==== SOURCE DATA ====

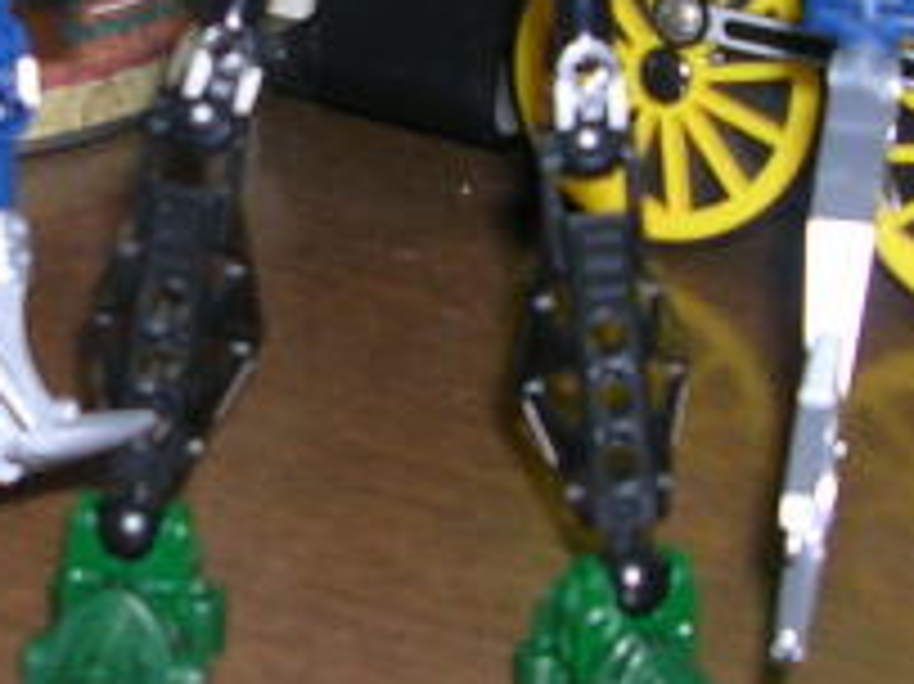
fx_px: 3167
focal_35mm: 120
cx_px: 297
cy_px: 122
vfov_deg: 12.3
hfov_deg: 16.4
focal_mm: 5.8
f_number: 2.8
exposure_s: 1/60.1
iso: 50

====

INSTRUCTIONS FOR THE TASK =>
Restate the preceding entries in full, word for word, with the pictures removed.

RESULT =>
fx_px: 3167
focal_35mm: 120
cx_px: 297
cy_px: 122
vfov_deg: 12.3
hfov_deg: 16.4
focal_mm: 5.8
f_number: 2.8
exposure_s: 1/60.1
iso: 50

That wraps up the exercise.